*TASK STATEMENT*
Whenever a picture appears, leave it out while repeating all the other data exactly.

*PROVIDED MATERIAL*
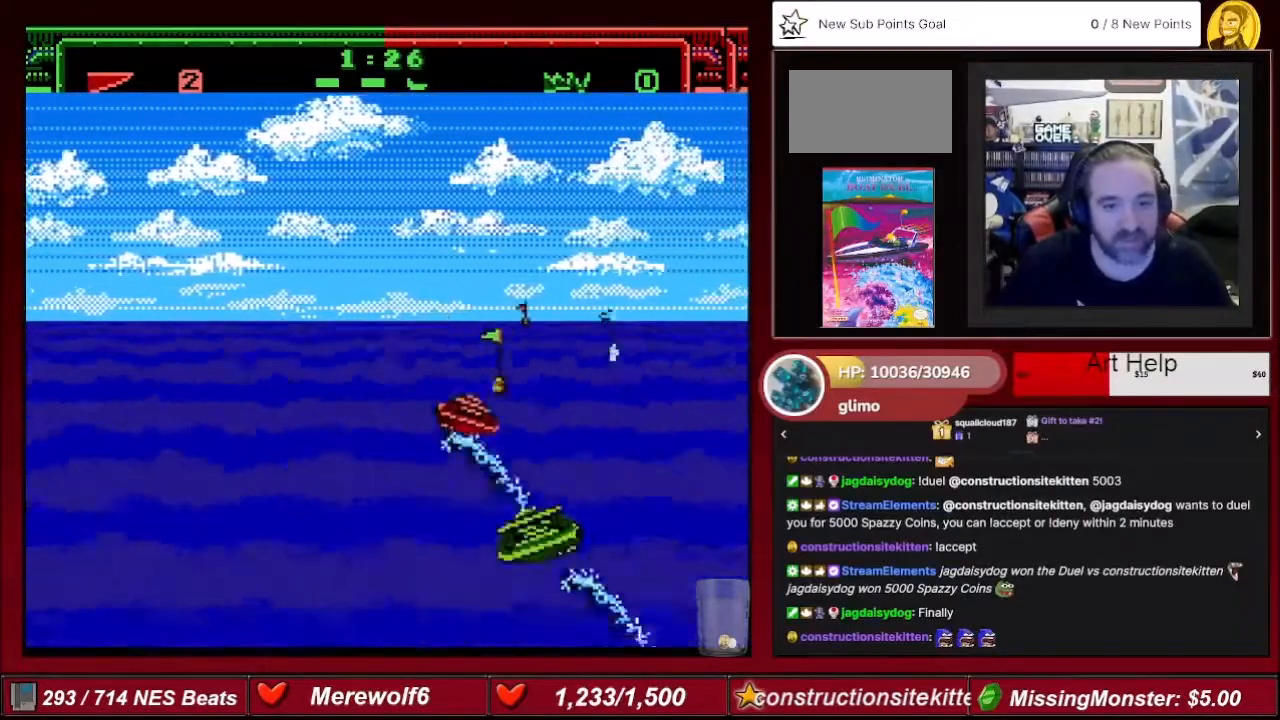
{"buttons": ["A"], "events": [[67, "B", "down"], [267, "B", "up"], [267, "DPAD_RIGHT", "up"]]}
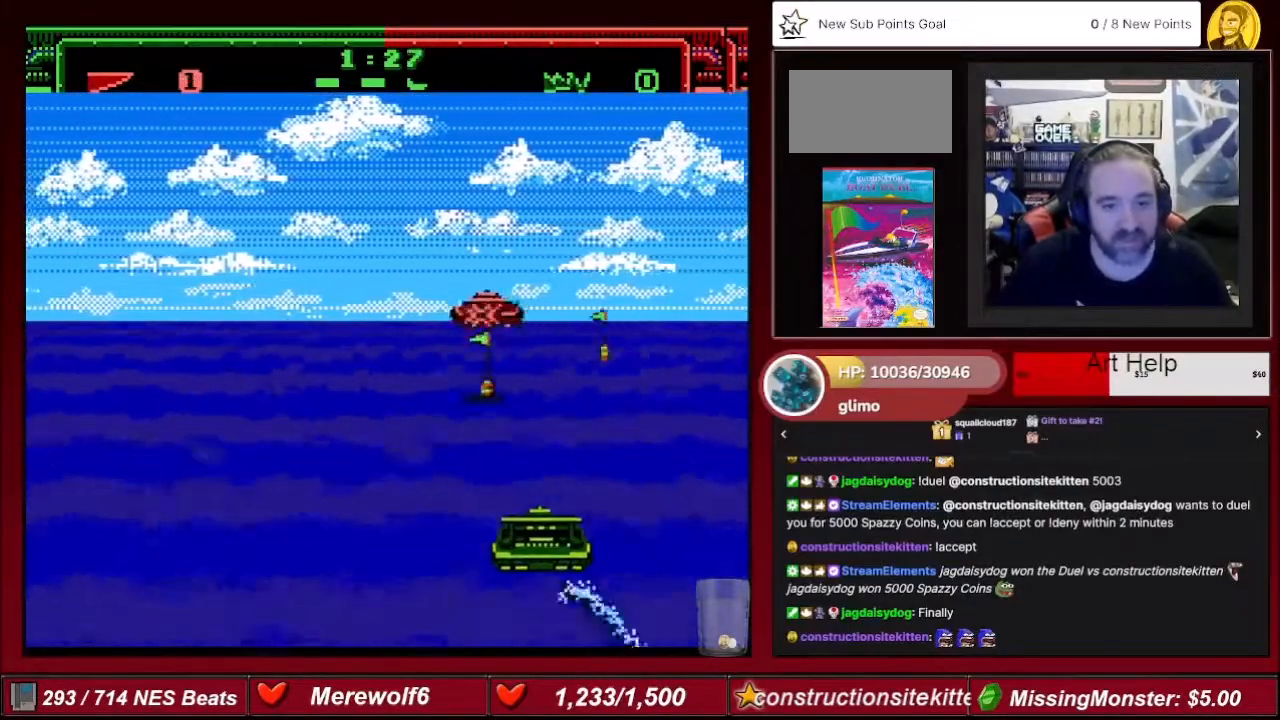
{"buttons": ["A"], "events": [[300, "DPAD_LEFT", "down"], [467, "DPAD_LEFT", "up"]]}
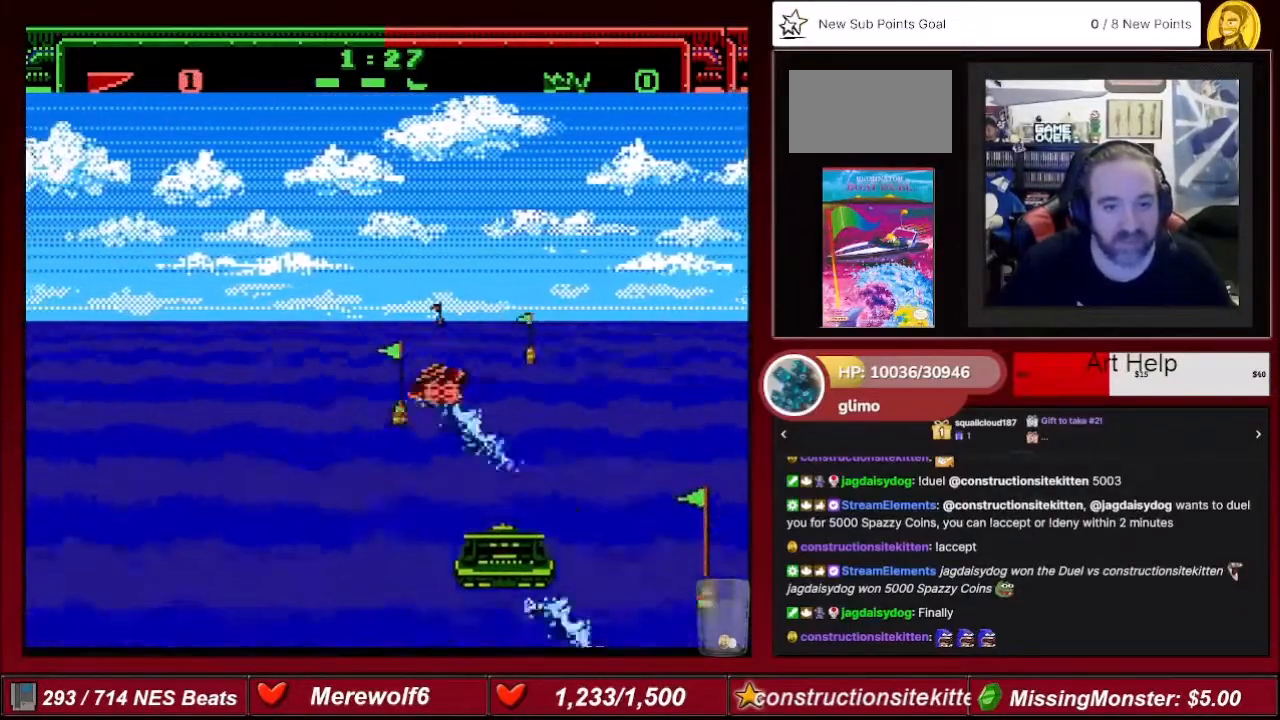
{"buttons": ["A"], "events": [[367, "DPAD_LEFT", "down"], [467, "DPAD_LEFT", "up"]]}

*TASK ANSWER*
{"buttons": ["A"], "events": [[67, "B", "down"], [267, "B", "up"], [267, "DPAD_RIGHT", "up"]]}
{"buttons": ["A"], "events": [[300, "DPAD_LEFT", "down"], [467, "DPAD_LEFT", "up"]]}
{"buttons": ["A"], "events": [[367, "DPAD_LEFT", "down"], [467, "DPAD_LEFT", "up"]]}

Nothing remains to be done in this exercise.